Emanuel Nobel - Businessman

Businessman

After his father's death, in 1888, Emanuel Nobel took over the running of the Nobel family's oil business, Branobel, an oil empire that was based in Baku and was the largest oil company in Europe, of which he and his brothers and sisters were by far the main shareholders, followed by his uncles Alfred and Robert. Carl Nobel, Emanuel's brother, was put in charge of the Machine-Building Factory Ludvig Nobel.

Emanuel Nobel was a very forward-looking businessman, just like his father, who had instigated the construction of Russia's first pipeline and the world's first oil tanker in 1878, as well as the world's first railway tank cars in 1883. On 16 February 1898 Emanuel signed a licence agreement in Berlin with Rudolf Diesel, after having heard Diesel describing his new engine in a public lecture. The agreement allowed Nobel to build the world's first diesel engine plant in St Petersburg, and the engines were used to propel Branobel's fleet of oil tankers. Emanuel led Baku to a dominating role in the global oil industry and Branobel activities soon developed throughout the Caspian Sea, operating also in Grozny and Dosser.
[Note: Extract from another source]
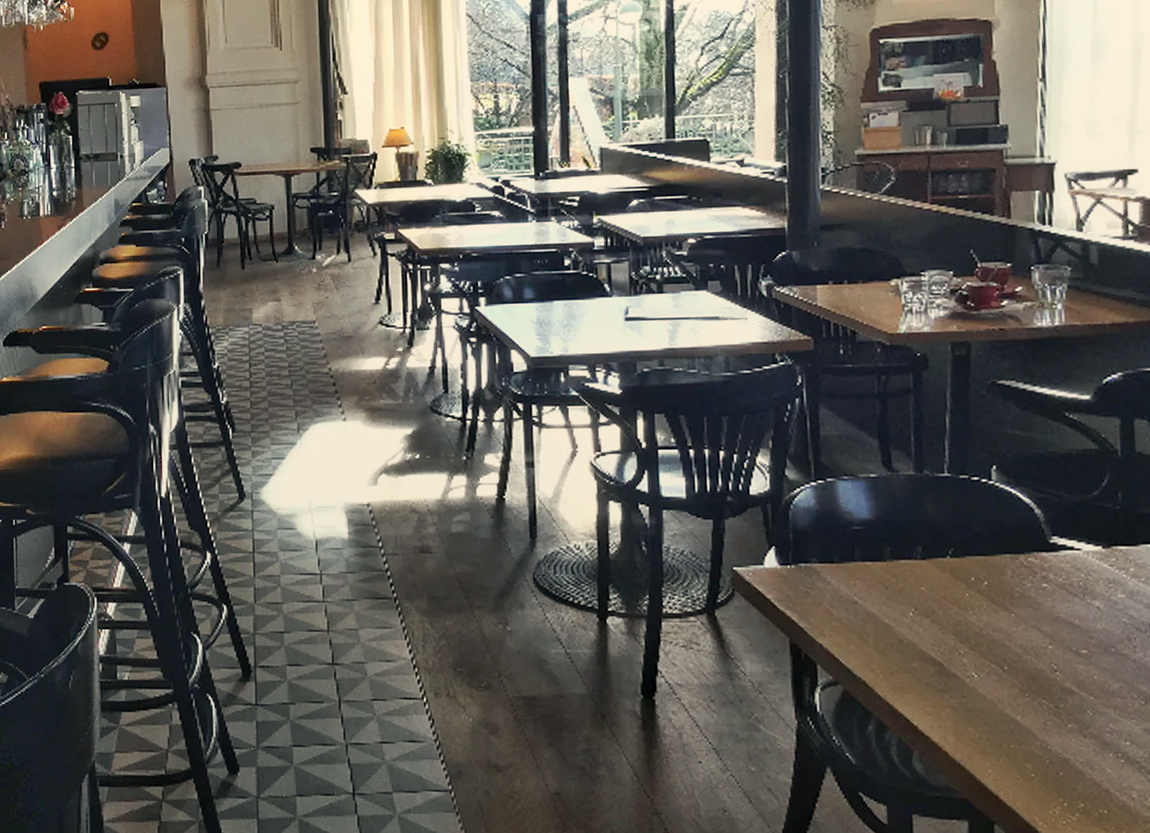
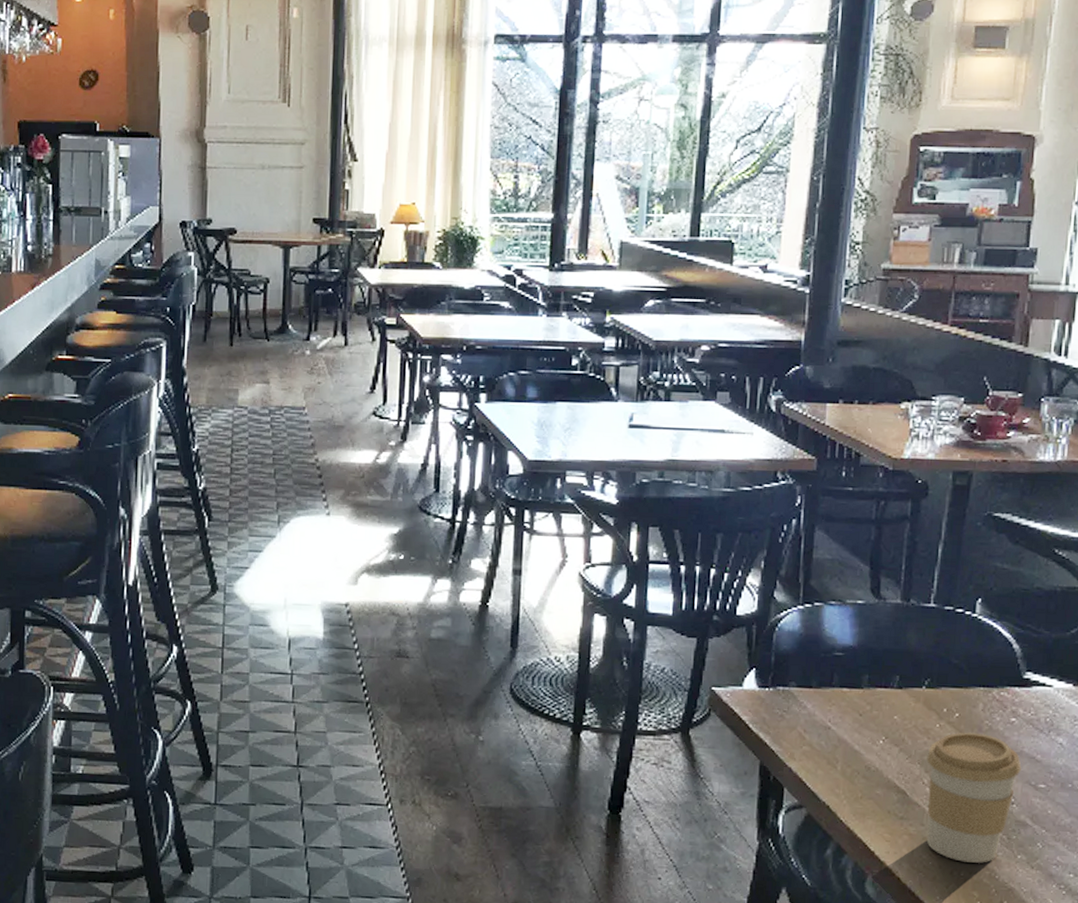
coffee cup: none [960,600,1060,734] -> present [926,732,1022,863]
In 1888, Emanuel was host to Tsar Alexander III and Maria Feodorovna (Dagmar of Denmark) in Baku and was then personally requested by the Tsar to accept Russian citizenship, which he graciously accepted. From 1891 until 1918, His Excellency Emanuel Nobel was also on the board of the Russian State Bank's Discount Committee.

He was in charge of the company until he was forced to flee Russia in the Summer of 1918.